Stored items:
● ● ● ● ●
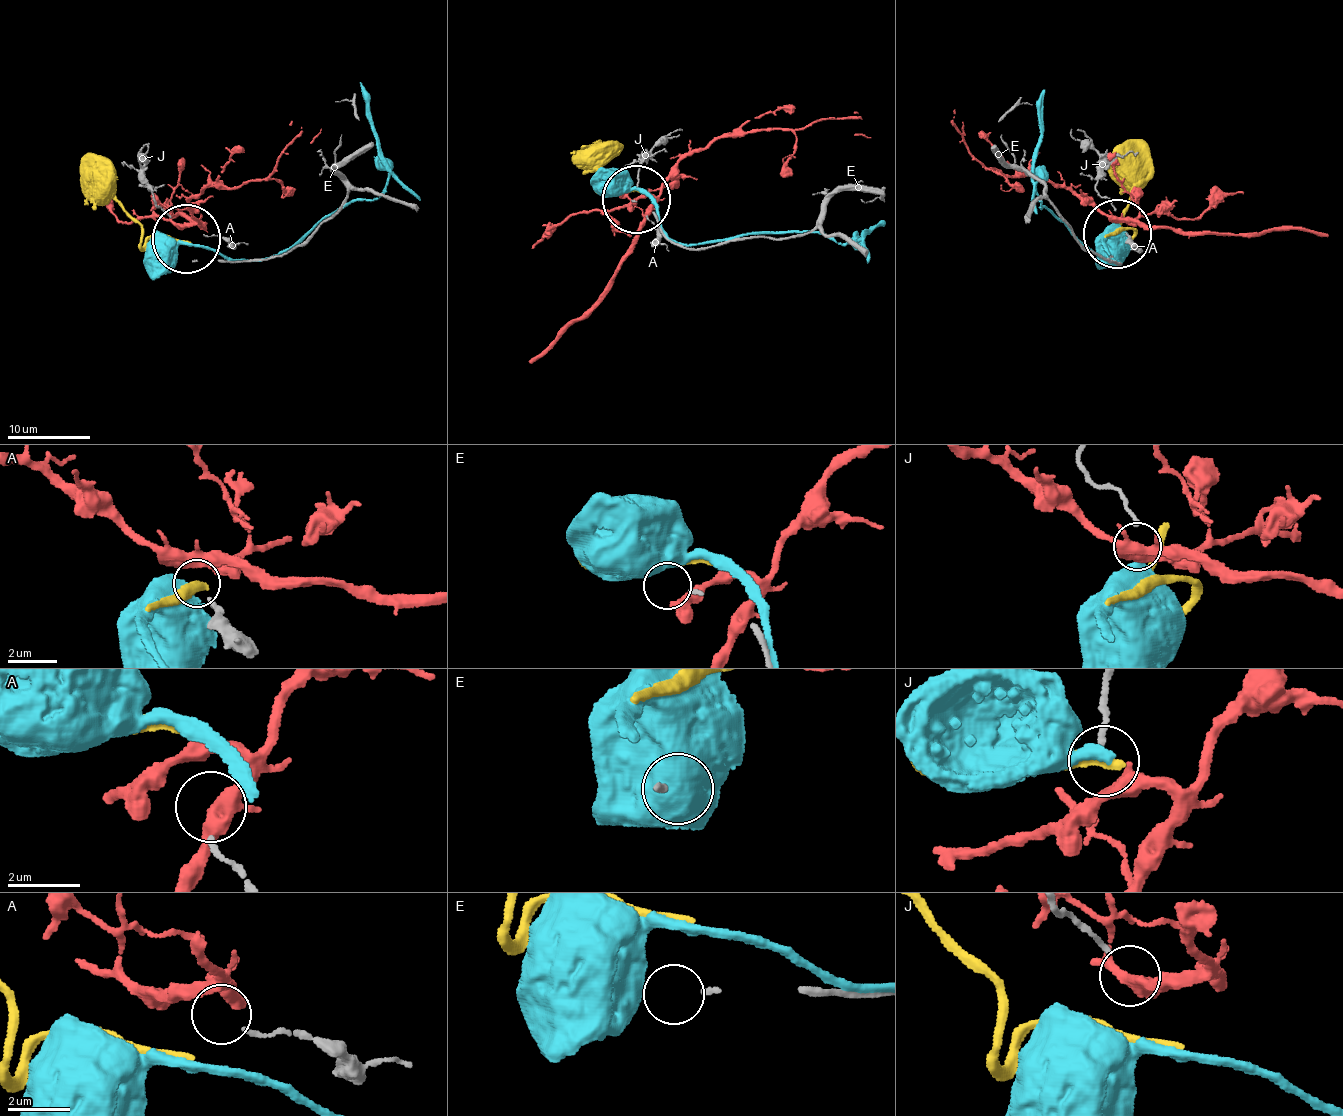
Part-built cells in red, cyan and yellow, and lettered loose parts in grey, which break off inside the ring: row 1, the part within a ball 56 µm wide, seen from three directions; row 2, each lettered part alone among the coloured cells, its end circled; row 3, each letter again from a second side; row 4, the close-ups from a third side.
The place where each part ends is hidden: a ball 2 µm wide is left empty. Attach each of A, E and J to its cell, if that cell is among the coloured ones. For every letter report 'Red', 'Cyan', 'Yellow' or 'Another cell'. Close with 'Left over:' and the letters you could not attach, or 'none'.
A: Another cell
E: Another cell
J: Red
Left over: A, E

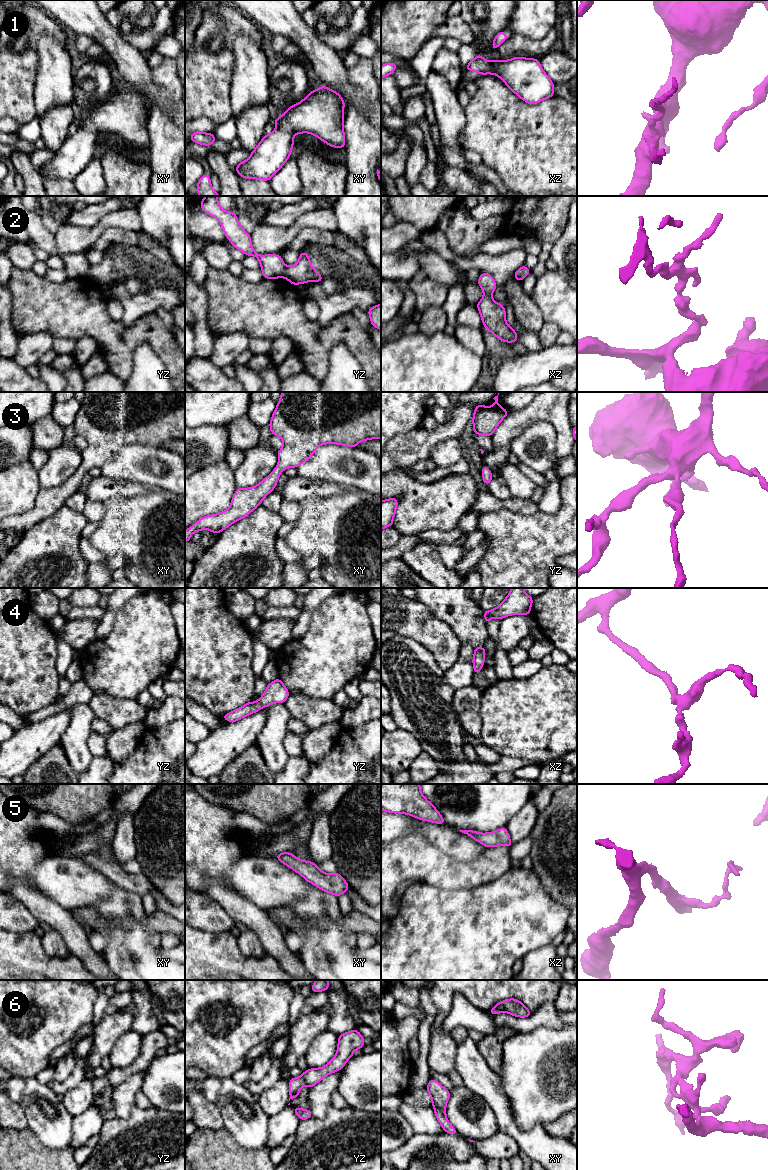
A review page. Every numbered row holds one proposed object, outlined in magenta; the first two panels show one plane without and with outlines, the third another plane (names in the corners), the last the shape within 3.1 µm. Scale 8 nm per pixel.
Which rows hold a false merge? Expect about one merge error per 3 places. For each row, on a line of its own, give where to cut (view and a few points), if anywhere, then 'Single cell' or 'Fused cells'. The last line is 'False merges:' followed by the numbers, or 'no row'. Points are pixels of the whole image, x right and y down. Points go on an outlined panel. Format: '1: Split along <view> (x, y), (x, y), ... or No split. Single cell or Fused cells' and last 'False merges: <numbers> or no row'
1: No split. Single cell
2: Split along yz (286, 266), (283, 276). Fused cells
3: No split. Single cell
4: No split. Single cell
5: No split. Single cell
6: No split. Single cell
False merges: 2

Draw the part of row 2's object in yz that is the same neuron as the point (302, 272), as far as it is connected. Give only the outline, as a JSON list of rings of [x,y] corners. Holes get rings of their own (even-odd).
[[[300,252],[299,260],[295,265],[286,266],[284,277],[293,285],[310,281],[320,283],[323,279],[323,276],[312,267],[307,252]]]

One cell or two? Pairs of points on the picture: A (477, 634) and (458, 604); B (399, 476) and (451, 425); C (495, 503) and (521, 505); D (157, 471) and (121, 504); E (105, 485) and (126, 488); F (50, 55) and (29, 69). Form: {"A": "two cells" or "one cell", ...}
{"A": "one cell", "B": "two cells", "C": "one cell", "D": "two cells", "E": "one cell", "F": "two cells"}

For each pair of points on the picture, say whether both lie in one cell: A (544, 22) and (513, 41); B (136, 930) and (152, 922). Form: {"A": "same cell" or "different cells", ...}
{"A": "different cells", "B": "different cells"}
● ● ● ● ●
■ **WORK REQUIRED**: All entries above should be printed exactly, though without their pictures.

■ **ANSWER BOX**:
Part-built cells in red, cyan and yellow, and lettered loose parts in grey, which break off inside the ring: row 1, the part within a ball 56 µm wide, seen from three directions; row 2, each lettered part alone among the coloured cells, its end circled; row 3, each letter again from a second side; row 4, the close-ups from a third side.
The place where each part ends is hidden: a ball 2 µm wide is left empty. Attach each of A, E and J to its cell, if that cell is among the coloured ones. For every letter report 'Red', 'Cyan', 'Yellow' or 'Another cell'. Close with 'Left over:' and the letters you could not attach, or 'none'.
A: Another cell
E: Another cell
J: Red
Left over: A, E

A review page. Every numbered row holds one proposed object, outlined in magenta; the first two panels show one plane without and with outlines, the third another plane (names in the corners), the last the shape within 3.1 µm. Scale 8 nm per pixel.
Which rows hold a false merge? Expect about one merge error per 3 places. For each row, on a line of its own, give where to cut (view and a few points), if anywhere, then 'Single cell' or 'Fused cells'. The last line is 'False merges:' followed by the numbers, or 'no row'. Points are pixels of the whole image, x right and y down. Points go on an outlined panel. Format: '1: Split along <view> (x, y), (x, y), ... or No split. Single cell or Fused cells' and last 'False merges: <numbers> or no row'
1: No split. Single cell
2: Split along yz (286, 266), (283, 276). Fused cells
3: No split. Single cell
4: No split. Single cell
5: No split. Single cell
6: No split. Single cell
False merges: 2

Draw the part of row 2's object in yz that is the same neuron as the point (302, 272), as far as it is connected. Give only the outline, as a JSON list of rings of [x,y] corners. Holes get rings of their own (even-odd).
[[[300,252],[299,260],[295,265],[286,266],[284,277],[293,285],[310,281],[320,283],[323,279],[323,276],[312,267],[307,252]]]

One cell or two? Pairs of points on the picture: A (477, 634) and (458, 604); B (399, 476) and (451, 425); C (495, 503) and (521, 505); D (157, 471) and (121, 504); E (105, 485) and (126, 488); F (50, 55) and (29, 69). Form: {"A": "two cells" or "one cell", ...}
{"A": "one cell", "B": "two cells", "C": "one cell", "D": "two cells", "E": "one cell", "F": "two cells"}

For each pair of points on the picture, say whether both lie in one cell: A (544, 22) and (513, 41); B (136, 930) and (152, 922). Form: {"A": "same cell" or "different cells", ...}
{"A": "different cells", "B": "different cells"}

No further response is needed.